Cross-cloud replication

Replicate a snapshot directly between S3, Google Cloud Storage, and Backblaze B2 with snapdir sync — streaming store-to-store, skipping objects the destination already has, never staging the data on your own disk.

The problem

Keeping a copy of critical data in a second cloud — for disaster recovery, to avoid lock-in, or to satisfy a data-residency requirement — usually means downloading everything from one provider and re-uploading it to another. That burns egress on the round trip, needs scratch space large enough to hold the whole dataset, and re-transfers data that is already present at the destination from a previous run. And once the copy exists, you still have to prove it is faithful to the source.

Why snapdir

snapdir sync copies a snapshot — its manifest and every object it references — directly from one store to another, streaming through memory with no local staging:

  • No round trip to disk. sync pipes the snapshot straight from the source store to the destination, instead of a fetch then push that would pull every object into your cache first.

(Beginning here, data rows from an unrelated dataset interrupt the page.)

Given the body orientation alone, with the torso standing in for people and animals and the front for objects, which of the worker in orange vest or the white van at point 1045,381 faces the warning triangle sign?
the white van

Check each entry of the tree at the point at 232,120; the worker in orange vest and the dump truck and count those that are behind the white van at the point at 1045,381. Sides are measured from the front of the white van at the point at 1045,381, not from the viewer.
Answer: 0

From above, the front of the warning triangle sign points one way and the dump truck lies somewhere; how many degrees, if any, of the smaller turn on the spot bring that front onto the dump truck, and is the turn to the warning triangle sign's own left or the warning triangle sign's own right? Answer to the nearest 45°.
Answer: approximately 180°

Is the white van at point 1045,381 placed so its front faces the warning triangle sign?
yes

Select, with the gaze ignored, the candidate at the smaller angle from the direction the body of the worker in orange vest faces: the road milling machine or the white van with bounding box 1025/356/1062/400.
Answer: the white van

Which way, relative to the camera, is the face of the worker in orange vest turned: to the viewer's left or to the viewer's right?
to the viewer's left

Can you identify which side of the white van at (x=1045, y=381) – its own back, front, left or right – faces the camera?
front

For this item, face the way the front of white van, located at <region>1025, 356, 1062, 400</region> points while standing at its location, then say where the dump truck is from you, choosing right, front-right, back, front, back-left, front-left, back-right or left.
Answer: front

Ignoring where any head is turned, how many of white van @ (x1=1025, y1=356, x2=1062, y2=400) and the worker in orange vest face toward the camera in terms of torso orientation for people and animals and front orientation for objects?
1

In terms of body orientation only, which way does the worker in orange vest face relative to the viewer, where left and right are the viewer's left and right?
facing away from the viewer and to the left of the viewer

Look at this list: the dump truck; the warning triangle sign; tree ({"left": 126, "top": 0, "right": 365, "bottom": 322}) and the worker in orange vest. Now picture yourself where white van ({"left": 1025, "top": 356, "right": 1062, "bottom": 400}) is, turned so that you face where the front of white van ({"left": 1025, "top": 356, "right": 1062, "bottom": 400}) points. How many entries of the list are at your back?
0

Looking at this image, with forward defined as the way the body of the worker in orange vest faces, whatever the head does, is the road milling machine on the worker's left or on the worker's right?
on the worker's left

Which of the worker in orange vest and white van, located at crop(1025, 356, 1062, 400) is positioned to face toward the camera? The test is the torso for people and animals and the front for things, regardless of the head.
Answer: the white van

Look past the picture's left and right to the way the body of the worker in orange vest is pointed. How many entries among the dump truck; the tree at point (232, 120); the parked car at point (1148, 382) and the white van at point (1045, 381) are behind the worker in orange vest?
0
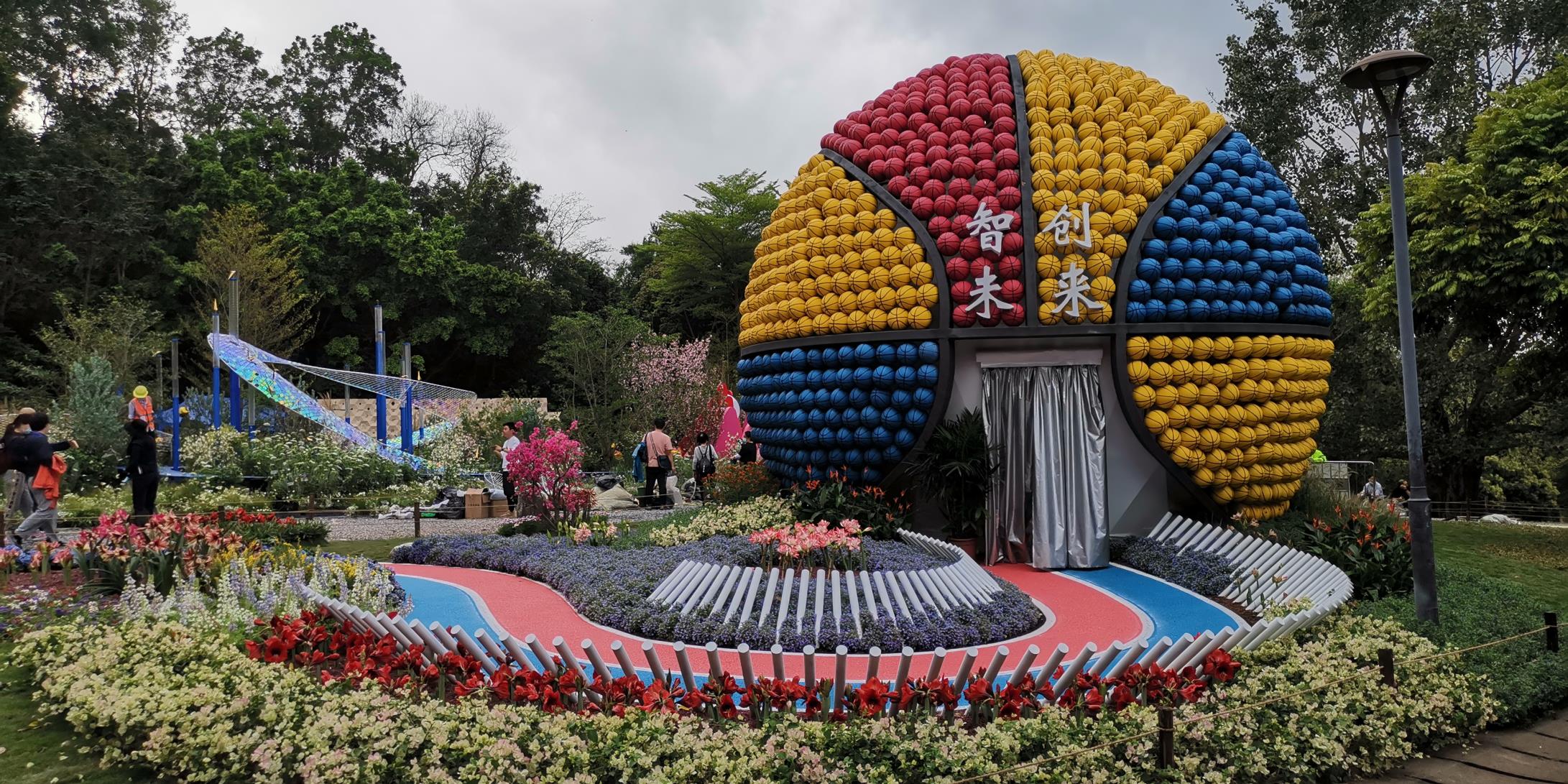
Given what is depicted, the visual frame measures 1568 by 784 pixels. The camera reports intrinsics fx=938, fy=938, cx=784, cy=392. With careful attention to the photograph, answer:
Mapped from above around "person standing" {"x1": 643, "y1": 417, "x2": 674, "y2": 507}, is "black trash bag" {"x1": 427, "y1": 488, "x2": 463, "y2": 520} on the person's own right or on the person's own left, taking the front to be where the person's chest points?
on the person's own left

  • Skips what's already there. The transfer is content-addressed, so objects already present at the destination are skipped — re-running a sync after a small change copies only the new objects, which makes it cheap as a recurring replication step.

  • Faithful by construction. Both endpoints address objects by content, so the replicated snapshot carries the same ID and the same integrity guarantee as the source.

Walkthrough

Replicate a snapshot from a primary S3 bucket to a GCS disaster-recovery bucket. sync needs the snapshot --id and both endpoints, and the two must differ:

snapdir sync \
  --id "$id" \
  --from s3://primary-bucket/snapshots \
  --to   gs://dr-bucket/snapshots

Preview a cross-cloud copy before committing to it with --dryrun, then run it rate-limited so it does not saturate the link:

snapdir sync --id "$id" --from s3://primary/snap --to b2://dr/snap --dryrun
snapdir sync --id "$id" --from s3://primary/snap --to b2://dr/snap --limit-rate 50M

Confirm the replica is complete by verifying the snapshot against the destination store — every object is re-hashed against the manifest:

snapdir verify --store gs://dr-bucket/snapshots --id "$id"

Both endpoints must be in-process stores (file://, s3://, gs://, b2://); to replicate through a custom backend, fall back to a fetch then push.

Outcome

A second-cloud copy is maintained with one command, no scratch disk, and minimal egress: each run copies only objects the destination is missing, so steady-state replication is nearly free. The replica is provably faithful — same content, same ID, re-verifiable on demand — giving you a real cross-cloud DR posture without vendor lock-in. Discover which snapshots and locations exist to replicate with snapdir locations.